One of the things that can be easily forgotten about my present lifestyle (with all that's happening in the pastoral sense) is how rigorous the academic pursuits continue to be while I'm still a seminary student. When I speak with people about my schedule, they hear about church work, about the fire dept and the city of Fate. Seldomly do I bring up the long hours I must spend studying and writing papers to complete my remaining courses at Dallas Theological Seminary. In truth, it still occupies the bulk of my time.
Over the summer, I'm taking two consecutive courses in translating, analyzing and interpreting Hebrew.

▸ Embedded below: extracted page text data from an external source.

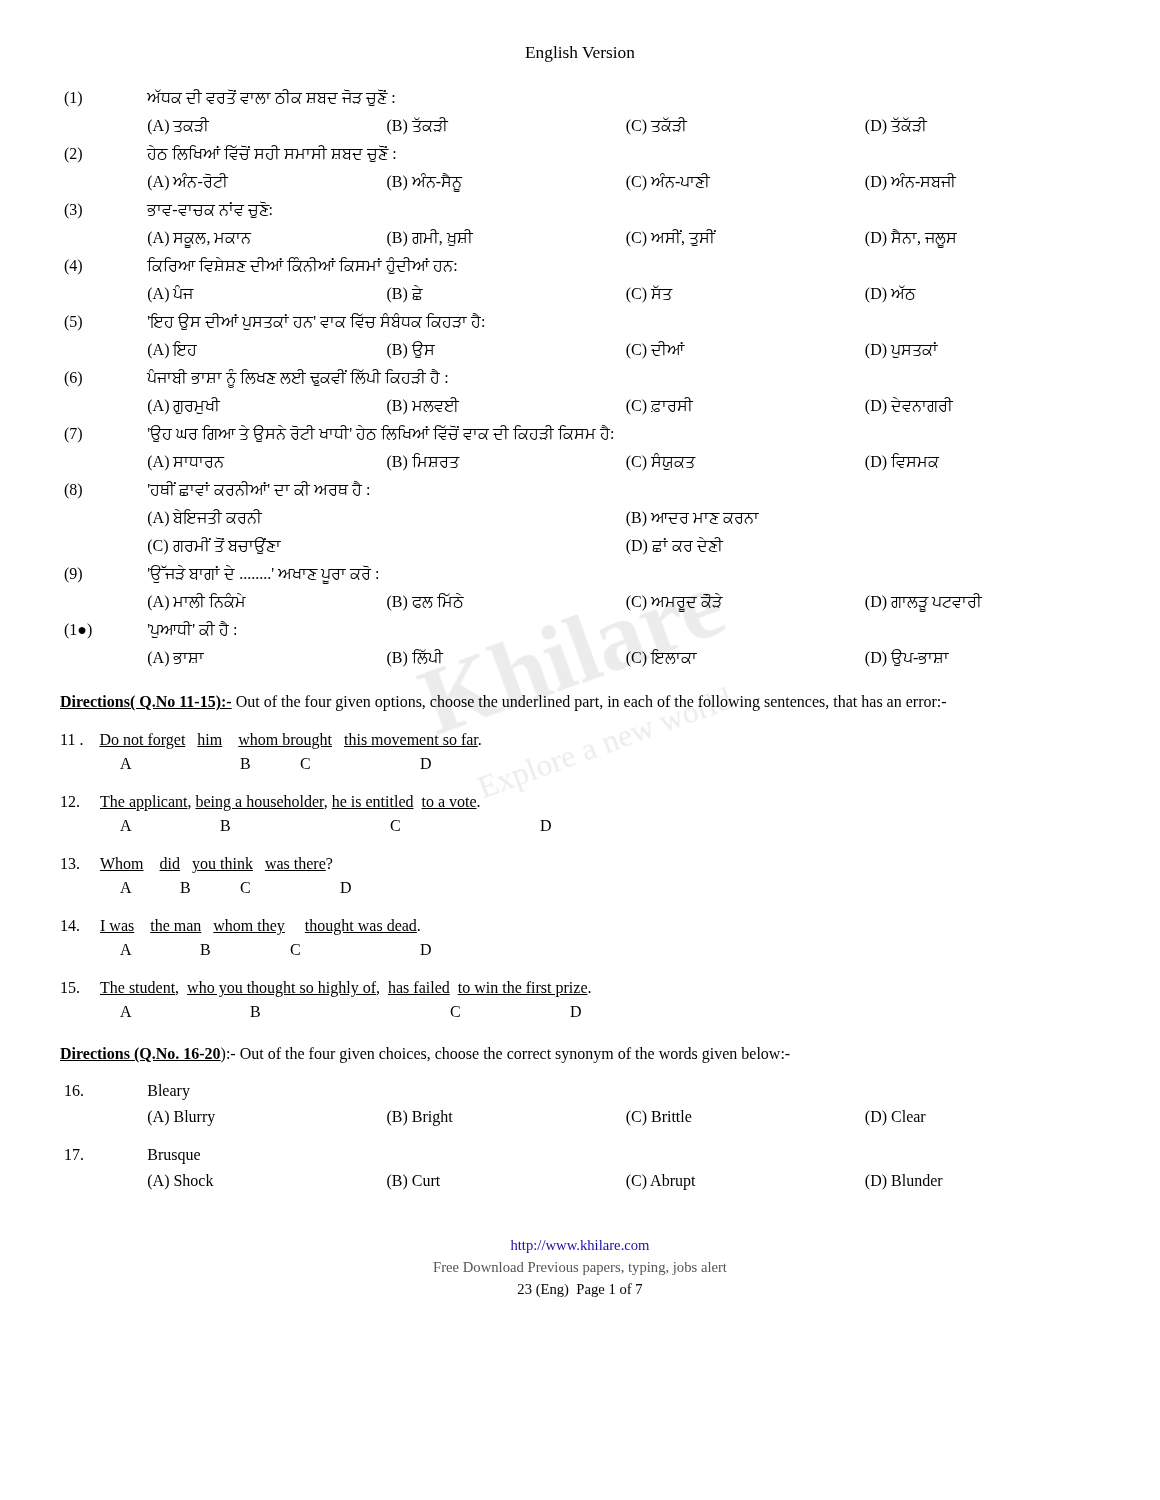KhilareExplore a new world
English Version
| (1) | ਅੱਧਕ ਦੀ ਵਰਤੋਂ ਵਾਲਾ ਠੀਕ ਸ਼ਬਦ ਜੋੜ ਚੁਣੋਂ : |
| | (A) ਤਕੜੀ | (B) ਤੱਕੜੀ | (C) ਤਕੱੜੀ | (D) ਤੱਕੱੜੀ |
| (2) | ਹੇਠ ਲਿਖਿਆਂ ਵਿੱਚੋਂ ਸਹੀ ਸਮਾਸੀ ਸ਼ਬਦ ਚੁਣੋਂ : |
| | (A) ਅੰਨ-ਰੋਟੀ | (B) ਅੰਨ-ਸੈਨੂ | (C) ਅੰਨ-ਪਾਣੀ | (D) ਅੰਨ-ਸਬਜੀ |
| (3) | ਭਾਵ-ਵਾਚਕ ਨਾਂਵ ਚੁਣੋ: |
| | (A) ਸਕੂਲ, ਮਕਾਨ | (B) ਗਮੀ, ਖ਼ੁਸ਼ੀ | (C) ਅਸੀਂ, ਤੁਸੀਂ | (D) ਸੈਨਾ, ਜਲੂਸ |
| (4) | ਕਿਰਿਆ ਵਿਸ਼ੇਸ਼ਣ ਦੀਆਂ ਕਿੰਨੀਆਂ ਕਿਸਮਾਂ ਹੁੰਦੀਆਂ ਹਨ: |
| | (A) ਪੰਜ | (B) ਛੇ | (C) ਸੱਤ | (D) ਅੱਠ |
| (5) | 'ਇਹ ਉਸ ਦੀਆਂ ਪੁਸਤਕਾਂ ਹਨ' ਵਾਕ ਵਿੱਚ ਸੰਬੰਧਕ ਕਿਹੜਾ ਹੈ: |
| | (A) ਇਹ | (B) ਉਸ | (C) ਦੀਆਂ | (D) ਪੁਸਤਕਾਂ |
| (6) | ਪੰਜਾਬੀ ਭਾਸ਼ਾ ਨੂੰ ਲਿਖਣ ਲਈ ਢੁਕਵੀਂ ਲਿੱਪੀ ਕਿਹੜੀ ਹੈ : |
| | (A) ਗੁਰਮੁਖੀ | (B) ਮਲਵਈ | (C) ਫ਼ਾਰਸੀ | (D) ਦੇਵਨਾਗਰੀ |
| (7) | 'ਉਹ ਘਰ ਗਿਆ ਤੇ ਉਸਨੇ ਰੋਟੀ ਖਾਧੀ' ਹੇਠ ਲਿਖਿਆਂ ਵਿੱਚੋਂ ਵਾਕ ਦੀ ਕਿਹੜੀ ਕਿਸਮ ਹੈ: |
| | (A) ਸਾਧਾਰਨ | (B) ਮਿਸ਼ਰਤ | (C) ਸੰਯੁਕਤ | (D) ਵਿਸਮਕ |
| (8) | 'ਹਥੀਂ ਛਾਵਾਂ ਕਰਨੀਆਂ' ਦਾ ਕੀ ਅਰਥ ਹੈ : |
| | (A) ਬੇਇਜਤੀ ਕਰਨੀ | (B) ਆਦਰ ਮਾਣ ਕਰਨਾ |
| | (C) ਗਰਮੀਂ ਤੋਂ ਬਚਾਉਂਣਾ | (D) ਛਾਂ ਕਰ ਦੇਣੀ |
| (9) | 'ਉੱਜੜੇ ਬਾਗਾਂ ਦੇ ........' ਅਖਾਣ ਪੂਰਾ ਕਰੋ : |
| | (A) ਮਾਲੀ ਨਿਕੰਮੇ | (B) ਫਲ ਮਿੱਠੇ | (C) ਅਮਰੂਦ ਕੌੜੇ | (D) ਗਾਲੜੂ ਪਟਵਾਰੀ |
| (1●) | 'ਪੁਆਧੀ' ਕੀ ਹੈ : |
| | (A) ਭਾਸ਼ਾ | (B) ਲਿੱਪੀ | (C) ਇਲਾਕਾ | (D) ਉਪ-ਭਾਸ਼ਾ |
Directions( Q.No 11-15):- Out of the four given options, choose the underlined part, in each of the following sentences, that has an error:-
11 . Do not forget him whom brought this movement so far.
ABCD
12. The applicant, being a householder, he is entitled to a vote.
ABCD
13. Whom did you think was there?
ABCD
14. I was the man whom they thought was dead.
ABCD
15. The student, who you thought so highly of, has failed to win the first prize.
ABCD
Directions (Q.No. 16-20):- Out of the four given choices, choose the correct synonym of the words given below:-
| 16. | Bleary |
| | (A) Blurry | (B) Bright | (C) Brittle | (D) Clear |
| 17. | Brusque |
| | (A) Shock | (B) Curt | (C) Abrupt | (D) Blunder |
http://www.khilare.com
Free Download Previous papers, typing, jobs alert
23 (Eng) Page 1 of 7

These are monster courses, requiring focused attention and long hours. Yet it can be so difficult to prioritize it when it doesn't receive the same recognition as pastor duties. Some think pastoring can be a thankless job, but it certainly garners more recognition than Hebrew proficiency. It's far more likely that someone will walk up and say, "That was a moving service," or "that was a convicting sermon," or "that was a beautiful prayer" than it is likely that someone will approach me and say, "that was an thorough and competent exegetical analysis of that Hebrew passage."
So self-discipline is what comes into play because exterior motivators will be sparse. We'll see how it goes. It could be said that reliance on God to get through Hebrew is more of a reality than with most other pursuits, since it requires more discipline than with those other tasks, and I have yet to feel as though I'm a well-disciplined man.